Let $a,b,c -$ triangle side and $a+b+c=1$. Prove the inequality $$\sqrt{a^2+b^2}+\sqrt{c^2+b^2}+\sqrt{a^2+c^2}<1+\frac{\sqrt2}{2}$$
1) $a^2+b^2=c^2-2ab\cos \gamma \ge c^2-2ab$
2) $$\sqrt{a^2+b^2}+\sqrt{c^2+b^2}+\sqrt{a^2+c^2}\le3\sqrt{\frac{2(a^2+b^2+c^2)}3}$$
On
Try to use Lagrange multipliers to solve this problem.
max $[\sqrt{a^2+b^2}+\sqrt{c^2+b^2}+\sqrt{a^2+c^2}+\lambda(a+b+c-1)]$
On
Just a sketch of a possible proof (a variational, mixing variables approach). Assume that $a\leq b\leq c$ and show that if you replace $a$ with $a-\varepsilon$ and $b$ with $b+\varepsilon$, the convexity of $f(x)=\sqrt{1+x^2}$ grants that the LHS increases (after such substitution, the order of $b$ and $c$ may change. That is not an issue, it actually helps us to be sure we always deal with side lengths of a triangle). It follows that the supremum of the LHS is achieved when $a=0$. After that, the problem is trivial.
On
A similar approach to the one suggested by Jack to obtain the loose inequality: the function $\sqrt{a^2+b^2}+\sqrt{c^2+b^2}+\sqrt{a^2+c^2}$ is convex in $a,b,c$ being the sum of three convex functions (they're the restriction of the Euclidean norm to the planes $\{a=0\}$ etc.). The domain of the function is $$\{a,b,c\geq 0\}\cap\{a+b+c=1\}\cap \{a\leq b+c\}\cap\{b\leq c+a\}\cap\{c\leq a+b\}$$ which is a polygon in $\mathbb{R}^3$, actually an equilateral triangle inside the plane $\{a+b+c=1\}$ if you want to visualize it, with vertices $(0,\frac12,\frac12)$ and cyclicals. Therefore to know the maximum it is sufficient to look at the extremal points of the domain, which are the three vertices.
In this way you obtain the loose inequality.
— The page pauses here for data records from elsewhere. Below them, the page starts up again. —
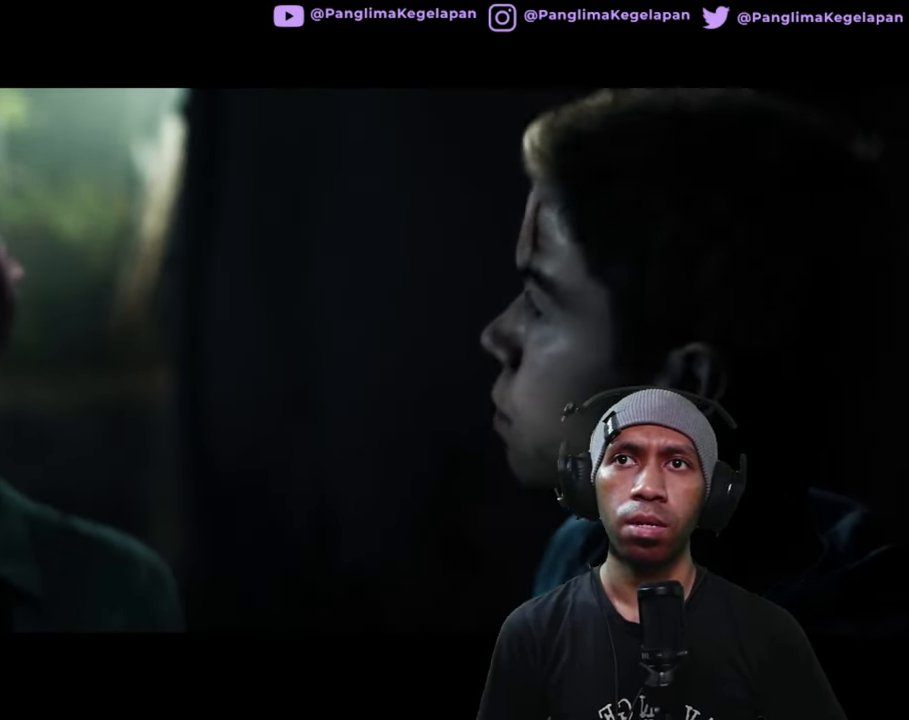
{"buttons": ["R2"], "left_stick": "center", "right_stick": "center", "button_events": []}
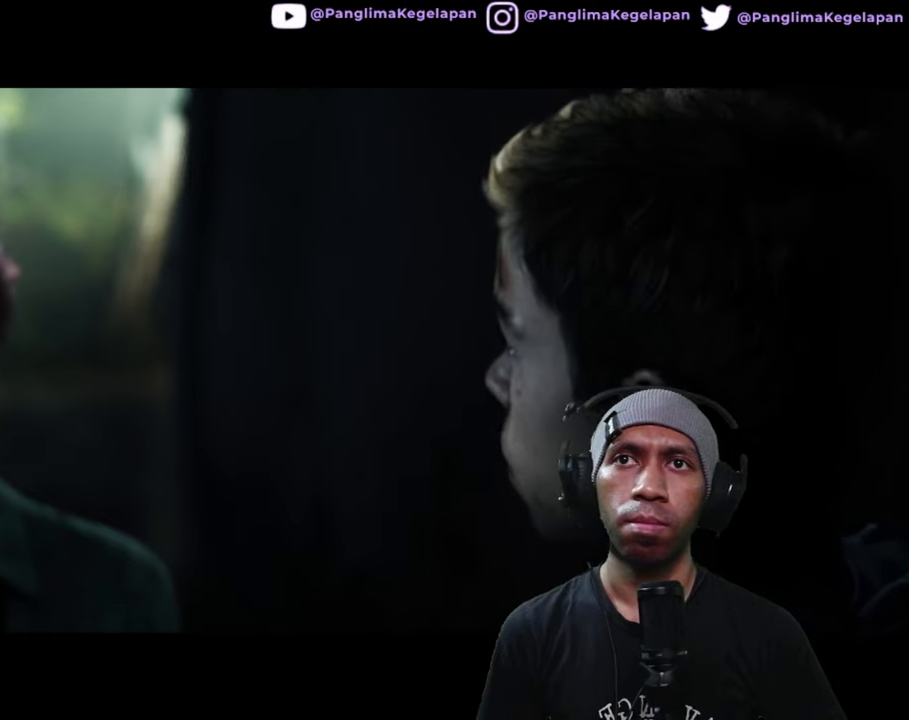
{"buttons": ["R2"], "left_stick": "center", "right_stick": "center", "button_events": []}
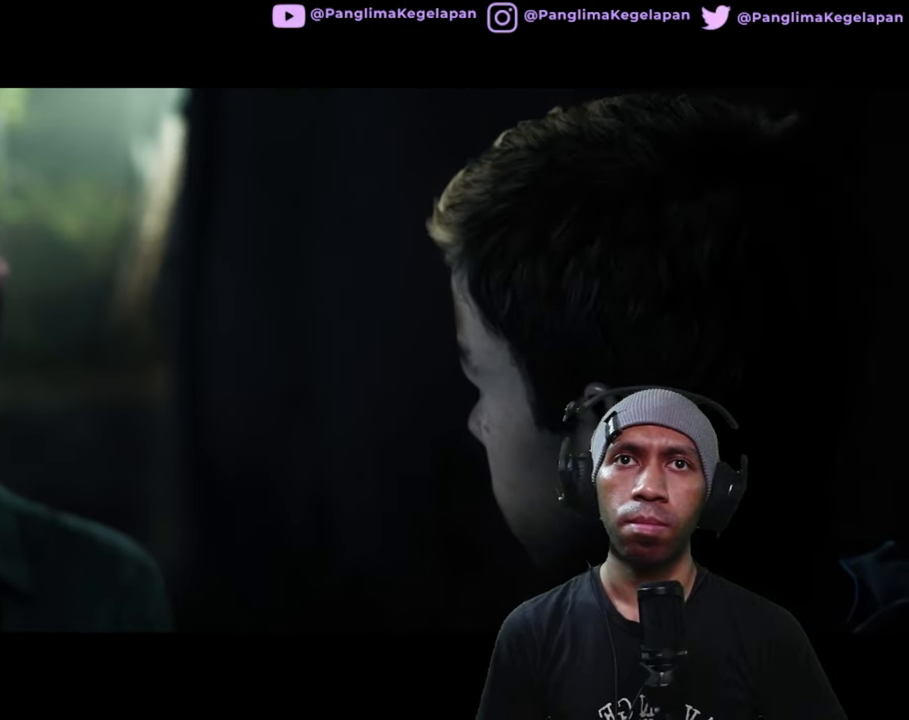
{"buttons": ["R2"], "left_stick": "center", "right_stick": "center", "button_events": []}
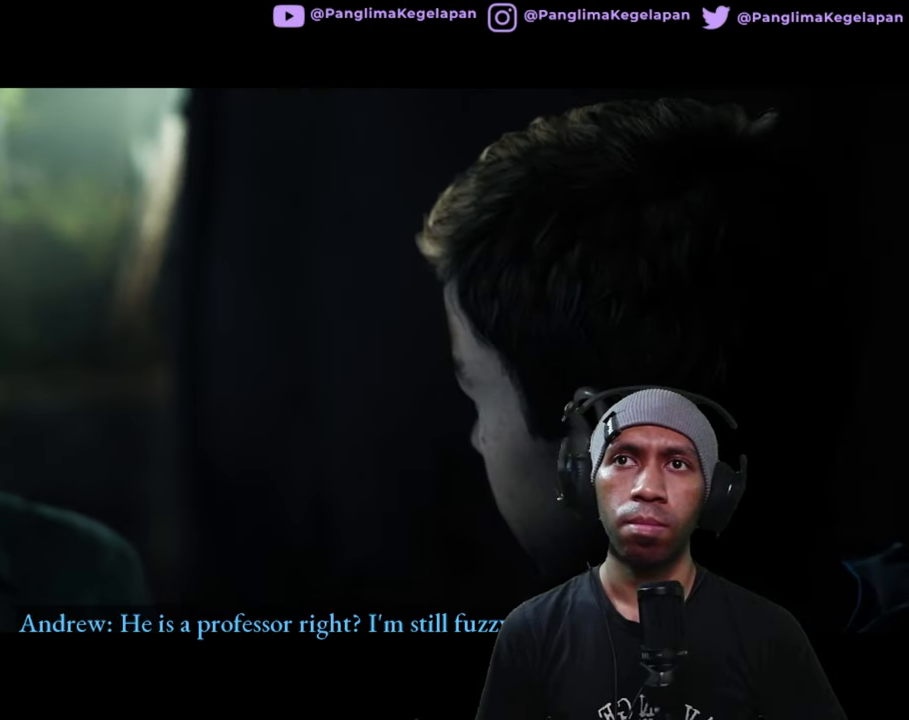
{"buttons": ["R2"], "left_stick": "center", "right_stick": "center", "button_events": []}
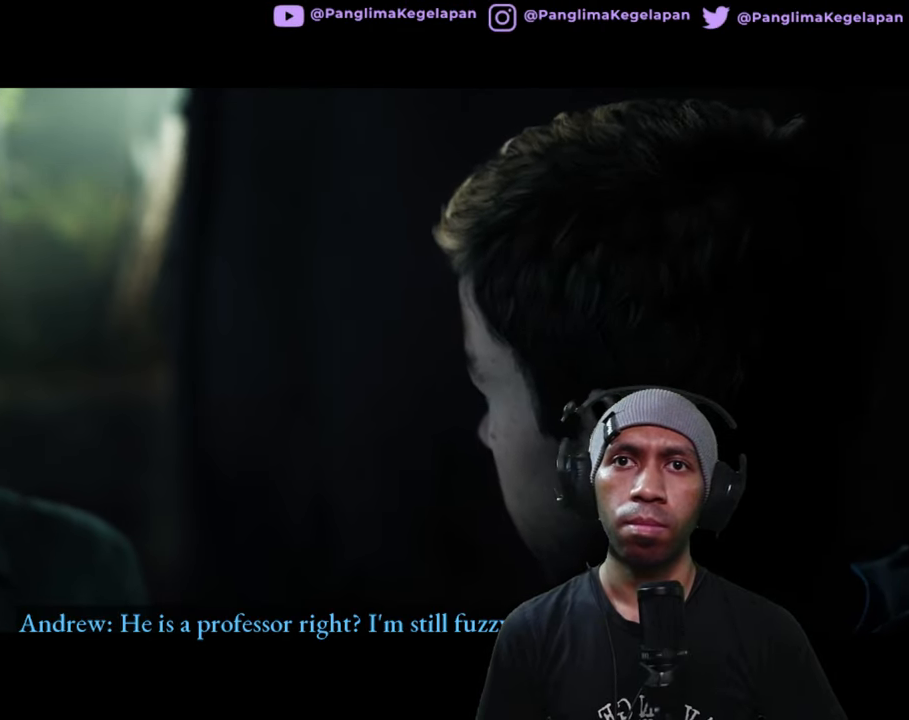
{"buttons": ["R2"], "left_stick": "center", "right_stick": "center", "button_events": []}
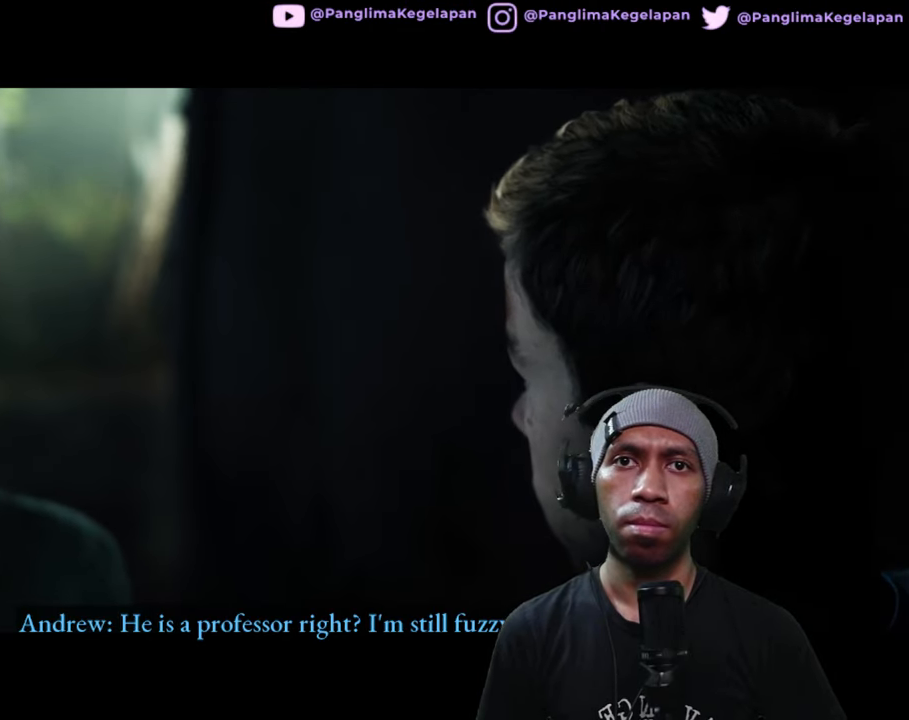
{"buttons": ["R2"], "left_stick": "center", "right_stick": "center", "button_events": []}
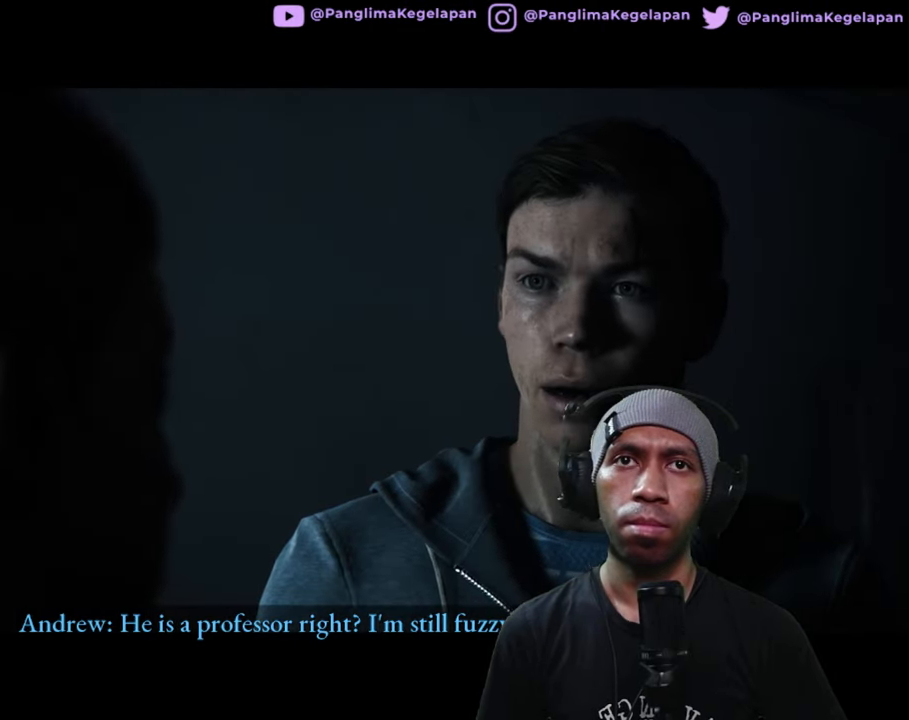
{"buttons": ["R2"], "left_stick": "center", "right_stick": "center", "button_events": []}
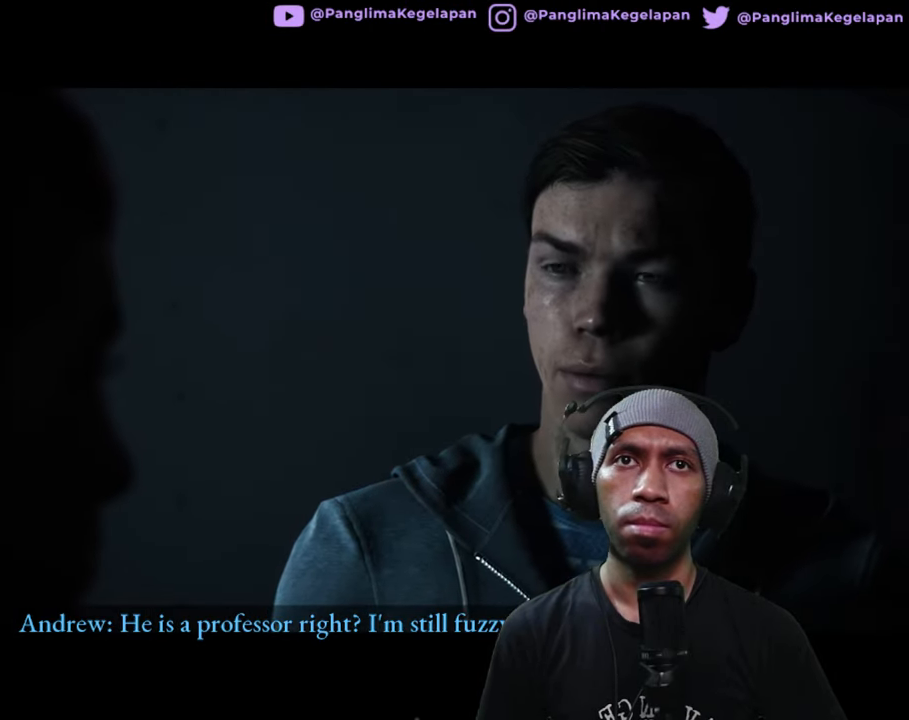
{"buttons": ["R2"], "left_stick": "center", "right_stick": "center", "button_events": []}
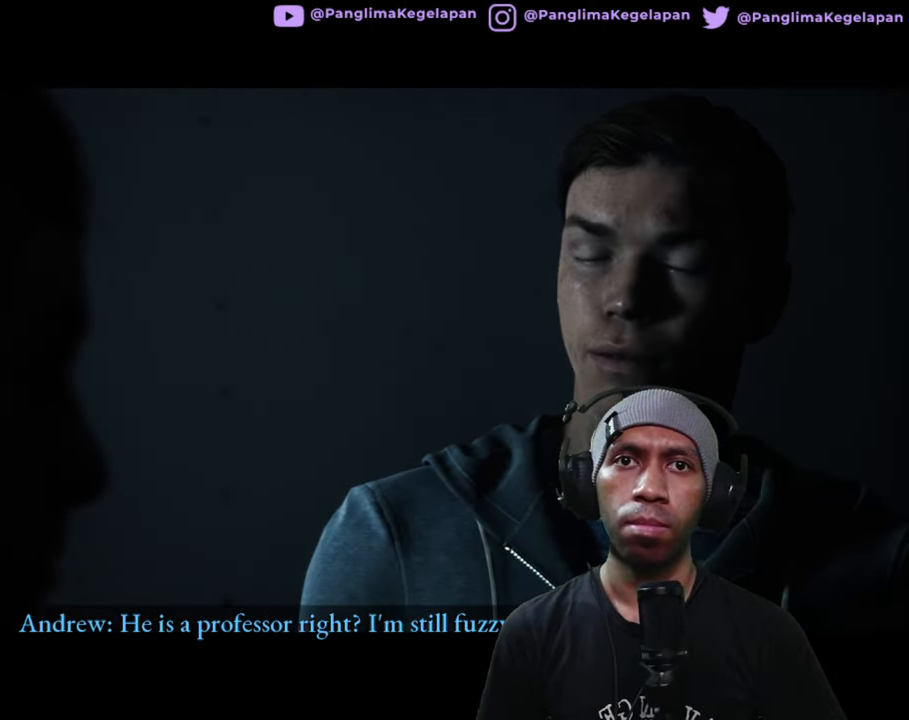
{"buttons": ["R2"], "left_stick": "center", "right_stick": "center", "button_events": []}
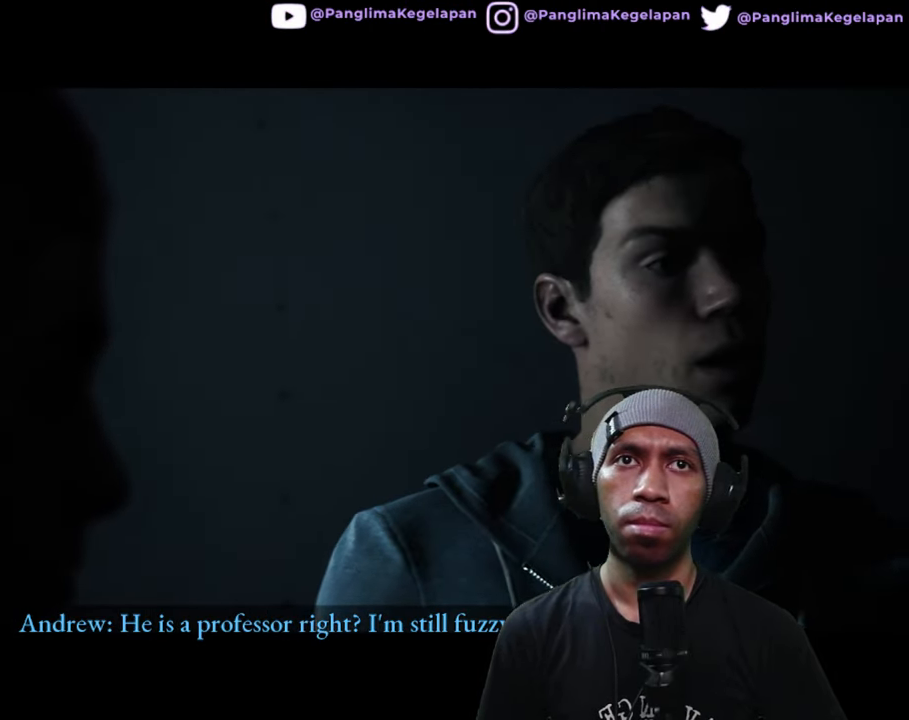
{"buttons": ["R2"], "left_stick": "center", "right_stick": "center", "button_events": []}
The strict one comes from the fact that you want nondegenerate triangles, and you might have to work a bit to prove that restricted to the sides of the triangle the function is strictly convex.
On
The triangle condition is equivalent to $0<a<1/2$, $0<b<1/2$ and $0<c<1/2$. Assume $c=\min(a, b, c)$, then $$\sqrt{a^2+b^2} + \sqrt{b^2+c^2} + \sqrt{a^2+c^2} \le \sqrt{a^2+b^2} + \sqrt{b^2+bc} + \sqrt{a^2+ac} < \sqrt{a^2 + b^2} + (b+c/2) + (a+c/2) = \sqrt{a^2+b^2} + 1 < \sqrt{(1/2)^2+(1/2)^2} + 1 = 1+\frac{\sqrt{2}}{2}$$
Let $a=y+z$, $b=x+z$ and $c=x+y$.
Hence, $x$, $y$ and $z$ are positives and we need to prove that: $$\sum\limits_{cyc}\sqrt{2x^2+y^2+z^2+2xy+2xz}\leq(2+\sqrt2)(x+y+z)$$ By C-S $$\left(\sum\limits_{cyc}\sqrt{2x^2+y^2+z^2+2xy+2xz}\right)^2\leq\sum\limits_{cyc}\frac{2x^2+y^2+z^2+2xy+2xz}{\sqrt2x+y+z}\sum\limits_{cyc}(\sqrt2x+y+z)$$ Thus, it remains to prove that $$\sum\limits_{cyc}\frac{2x^2+y^2+z^2+2xy+2xz}{\sqrt2x+y+z}\leq(2+\sqrt2)(x+y+z)$$ or $$\sum\limits_{sym}((1+\sqrt2)x^3y+2.5x^2y^2+(3\sqrt2+1.5)x^2yz)\geq0$$ which is obvious. Done!